How Experts at Cincinnati Children’s Hospital Medical Center Are Combatting Allergic Reactions

Research eventually leads to treatments and cures, but it takes dedication—and time. Marc Rothenberg, M.D, from Cincinnati Children’s shares his decades-long work involving allergic reactions.

Marc Rothenberg, M.D., directs the division of allergy and immunology and the Cincinnati Center for Eosinophilic Disorders at Cincinnati Children’s Hospital Medical Center. He’s spent decades trying to understand the mechanisms of allergic reactions, and his work has led to FDA approval for a drug that can help.

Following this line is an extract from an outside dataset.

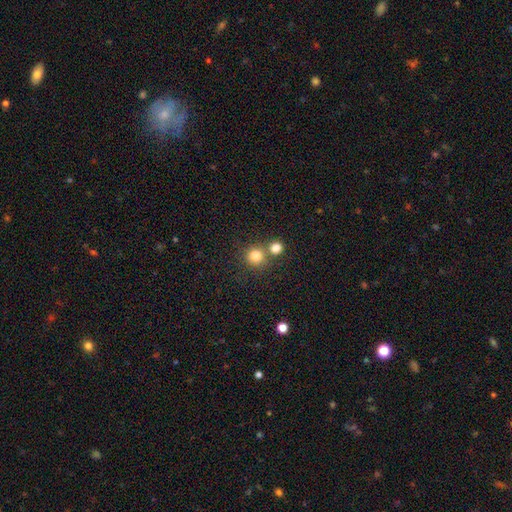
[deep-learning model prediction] Smooth or featured? Predicted: smooth (p=0.80). How rounded? Predicted: round (p=0.92). Merging? Predicted: none (p=0.64).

Illustration by Diana Bolton

It started about 32 years ago when I was a mere grad student and getting my PhD. In the lab, we discovered eosinophils, which are white blood cells, had a characteristic that causes them to grow and survive in ways that weren’t expected.

We identified this particular molecule that was very critical. It was called interleukin 5 or IL-5. We were the first to identify this in humans. It was a leap forward in understanding of the molecular control of allergic reactions.

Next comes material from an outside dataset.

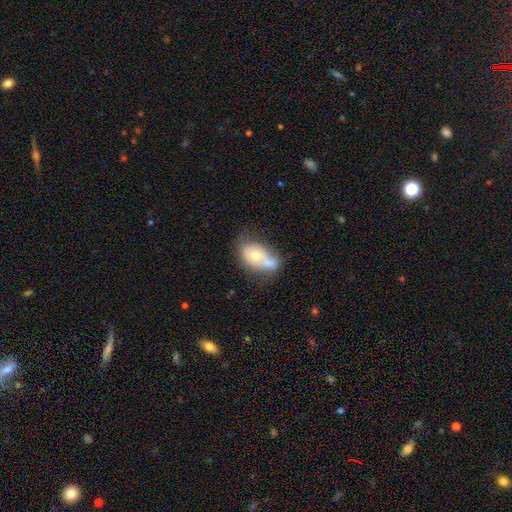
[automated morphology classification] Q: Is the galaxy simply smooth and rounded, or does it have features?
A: smooth — 61%.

In the 1990s, when I was recruited by Cincinnati Children’s, we continued to pursue research on eosinophil development. Then around 20 years ago, the drug companies developed a drug that would block IL-5. They did an experiment in 24 patients. That study showed the drug did not have the impact that they expected on asthmatic patients. That was a very big disruption in the theories we had developed.

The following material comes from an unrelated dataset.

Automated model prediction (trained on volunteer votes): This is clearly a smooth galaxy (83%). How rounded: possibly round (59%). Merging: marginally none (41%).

But we pursued this because it was my belief this was going to be important. We got the drug from the drug company after a lot of arm twisting. We were able to convince them to allow us to continue testing the drug. In 2001, we formed the Cincinnati Center for Eosinophilic Disorders, the first center to focus on these diseases.

We did studies at Children’s and, lo and behold, we were able to show these drugs lowered, almost completely [eroded], the eosinophils. Now companies had new interest in pursuing the research. But the drug companies weren’t interested in the rare disease, hypereosinophilic syndrome (HES). They were more interested in going back to the asthma question.

Asthma affects more than 25 million Americans. HES has less than 10,000 people in the U.S. depending on how you define the disease. It was very disappointing for these patients who were continuing to suffer—and some of them were dying—from HES.

In 2015, the FDA approved a drug that belonged to the new classification of drugs that block eosinophils for asthma. This was the first new class of drugs for asthma in a dozen years. We continued to explore it with a particular focus on the rare disease of hypereosinophilic syndrome. Finally, in September, the FDA approved the drug for HES based on the research my colleagues and I had undertaken.

I’m glad to see this is going to be very helpful for patients. But I’m interested in curing disease. For me, it’s one more step in the process. It’s like conquering a mountain and you just want to go do another one. Scientists shouldn’t be satisfied with what they know. We collaborate with people around the world. The cure is going to happen any day. We can’t put a timeline on it. But we know what we’re doing is opening the door. When the cure comes, it may not be from the Rothenberg lab directly but we have certainly contributed to that knowledge.